Todo homem sabe que nasceu para
coadjuvante. Por isso os idiotas são machistas e os outros aprendem a não ser. A
mulher é que nasceu para o estrelato. Isso fica evidente por exemplo na
cerimônia de casamento, quando a noiva é a esperada, e o noivo, mais um a
esperar por ela.
Nos primeiros anos de vida de uma
criança, a mãe, por ser uma estrela, é propriedade da criança, enquanto o pai,
quando muito um planeta fora de órbita, o seu brinquedo. Antes do nascimento, a
barriga da mãe é a casa; depois, a criança muda de casa e vai morar no colo e
nos seios da mãe. Brincar com o quê? Com bichinhos de pelúcia e penduricalhos
do berço? Ora, pra que, se o pai está por perto? O colo da mãe é o melhor lugar
para chorar e chorar até exasperar; o do pai, para achar graça das sacudidas,
dos barulhos e das caretas que ele faz.
Quando Maria Luiza nasceu, havia
um clube de futebol chamado Botafogo. Já quando o pai da Maria Luiza era garoto,
havia um esporte chamado futebol, quando o Botafogo teve dois timaços, um logo
depois do outro. De Garrincha, Nilton Santos, Didi, Amarildo e Zagalo a Carlos
Roberto e Gerson, Rogério (depois Zequinha), Roberto, Jairzinho e Paulo Cesar. Isso
sem falar em todos os outros jogadores daqueles dois assombros aos olhos dos
competidores e admiradores de todo o mundo. Já lá em 1995, o Botafogo se
sagraria campeão brasileiro, e o prenúncio disso foi o ano de véspera, quando
Maria Luiza nasceu. Entre muitas e grandes qualidades, seu avô tinha lá seus
defeitos e torcia para o Flamengo, algo que passou para a mãe da Maria Luiza.

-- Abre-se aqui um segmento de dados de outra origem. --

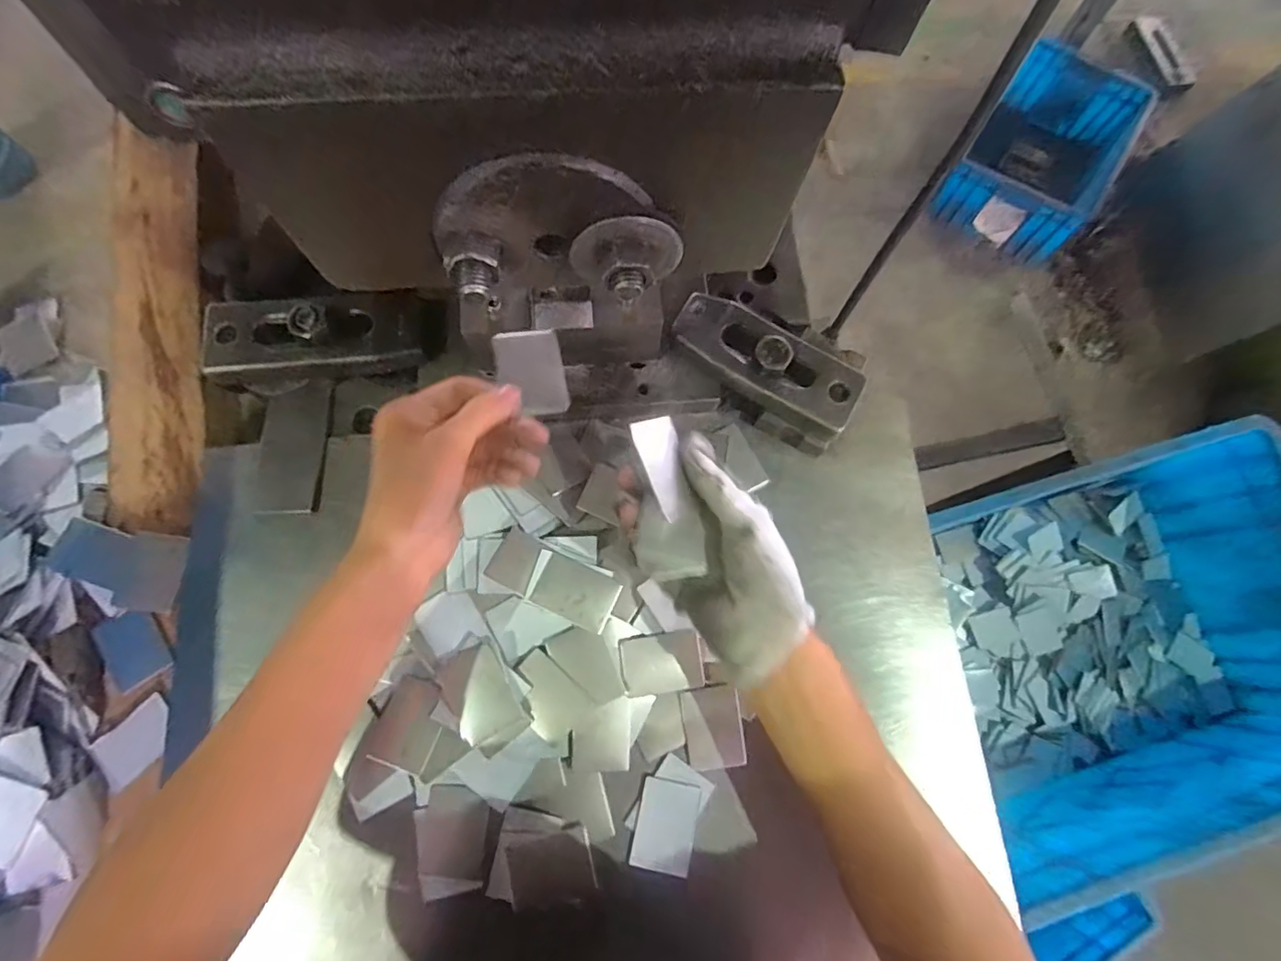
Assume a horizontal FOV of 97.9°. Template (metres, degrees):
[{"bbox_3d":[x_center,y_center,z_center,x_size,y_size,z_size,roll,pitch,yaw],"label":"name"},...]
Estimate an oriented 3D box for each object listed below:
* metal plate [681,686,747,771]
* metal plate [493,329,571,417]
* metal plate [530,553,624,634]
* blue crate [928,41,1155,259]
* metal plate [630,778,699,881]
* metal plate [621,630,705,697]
[{"bbox_3d":[0.045,0.152,0.343,0.035,0.004,0.048,-7,83,-1],"label":"metal plate"},{"bbox_3d":[-0.061,-0.060,0.309,0.035,0.008,0.049,-13,77,-5],"label":"metal plate"},{"bbox_3d":[-0.040,0.070,0.345,0.048,0.004,0.033,25,77,5],"label":"metal plate"},{"bbox_3d":[0.973,-0.799,1.355,0.321,0.158,0.532,34,78,6],"label":"blue crate"},{"bbox_3d":[0.015,0.204,0.329,0.034,0.004,0.048,11,76,1],"label":"metal plate"},{"bbox_3d":[0.013,0.113,0.345,0.049,0.006,0.035,-7,76,-3],"label":"metal plate"}]

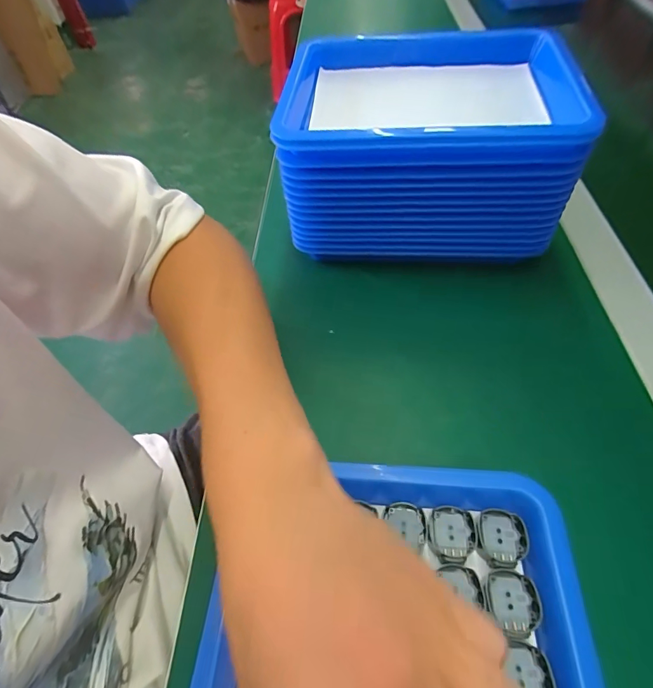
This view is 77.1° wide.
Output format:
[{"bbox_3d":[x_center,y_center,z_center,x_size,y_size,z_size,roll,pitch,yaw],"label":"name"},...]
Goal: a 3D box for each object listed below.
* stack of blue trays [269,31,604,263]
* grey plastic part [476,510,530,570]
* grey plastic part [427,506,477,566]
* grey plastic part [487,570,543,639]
[{"bbox_3d":[0.083,-0.174,0.356,0.224,0.111,0.187,4,51,7],"label":"stack of blue trays"},{"bbox_3d":[0.095,0.105,0.220,0.025,0.007,0.029,9,52,11],"label":"grey plastic part"},{"bbox_3d":[0.069,0.105,0.225,0.025,0.004,0.028,5,51,8],"label":"grey plastic part"},{"bbox_3d":[0.092,0.127,0.201,0.023,0.007,0.027,-3,51,1],"label":"grey plastic part"}]

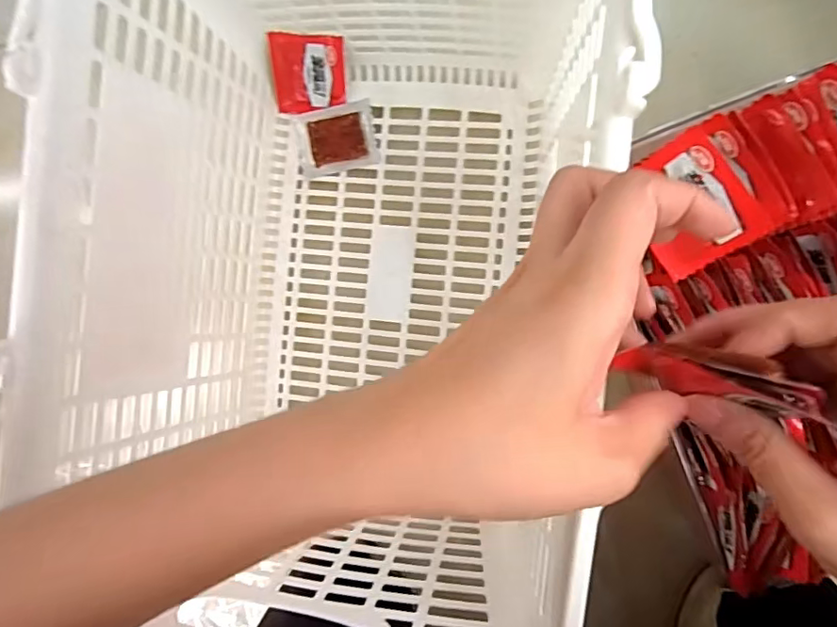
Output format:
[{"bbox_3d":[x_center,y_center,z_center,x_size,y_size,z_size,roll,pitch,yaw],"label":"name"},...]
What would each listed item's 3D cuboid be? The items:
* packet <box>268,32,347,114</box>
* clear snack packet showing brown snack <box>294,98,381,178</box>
[{"bbox_3d":[-0.093,-0.205,0.465,0.060,0.068,0.004,-1,50,-5],"label":"packet"},{"bbox_3d":[-0.074,-0.157,0.485,0.071,0.007,0.058,-9,88,8],"label":"clear snack packet showing brown snack"}]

Aos três anos de idade, ela provou que pai é brinquedo e mãe propriedade.
- Mamãe, você tem que torcer pelo
Botafogo.
- Mas eu sou Flamengo, filha.
Era hora do beiço tomar o lugar
do lábio.
- Você tem que ser Botafogo, mãe!
- Tá bom, filha, eu sou Botafogo,
pronto.
- De verdade, mãe?
- De verdade, filha. (Por alguns
anos, somente.)
Ser botafoguense nada tem de
sofredor, mais uma que aprendi por ser pai da Maria Luiza. Hora de falar de
outro alvinegro: o Figueirense, de Florianópolis, onde moramos desde que o
mundo acabou, em 2000. Enquanto o Botafogo tem na camisa a poética estrela
solitária, o Carlitos daqui traz em seu escudo a bela figueira-símbolo da Ilha
da Magia (embora seu estádio fique no continente, mas isso é pra ser dito pelos
torcedores do Avaí). Tanto do Botafogo quanto do Figueirense, nenhum torcedor
se esquece da semifinal da Copa do Brasil de 2007. Uma bandeirinha anulou
injustamente dois gols do Glorioso, que, apesar de assim mesmo ter vencido por
3 a 1, foi desclassificado com o resultado (coisas do futebol, coisas do
Botafogo). Maria Luiza viu o jogo ao meu lado por um tempo, até que foi para o
quarto, teria que acordar cedo. Da sala, furibundo, protestei. Ainda acordada,
Maria Luiza, na estrada dos louros, um facho de luz, a estrela (que não é
solitária) que me conduz, me fez constatar:
- Nós ganhamos, pai. Fizemos
cinco e eles um.
Tal como cantaram Emilinha Borba
e Gal Costa, assim se passaram dez anos, dos três aos treze da Maria Luiza. Se
voltaremos ou avançaremos no tempo nos próximos capítulos, todo flamenguista
sabe: só o tempo dirá.
(Aqui cabe um PS, ainda por cima entre
parênteses. Ao ler esse texto, Carine Bergmann, produtora do Cidadão Mario, espantou-se
pelo apreço da minha família pelo futebol. Rosa nunca se interessou pelo tema, e
Maria Luiza só até certo ponto, e já não mais: descobriu coisas bem mais
interessantes, como a Medicina, entre outras. Da minha parte, prefiro fazer do futebol
o mesmo que ela fazia comigo em seus primeiros anos de vida: um brinquedo.)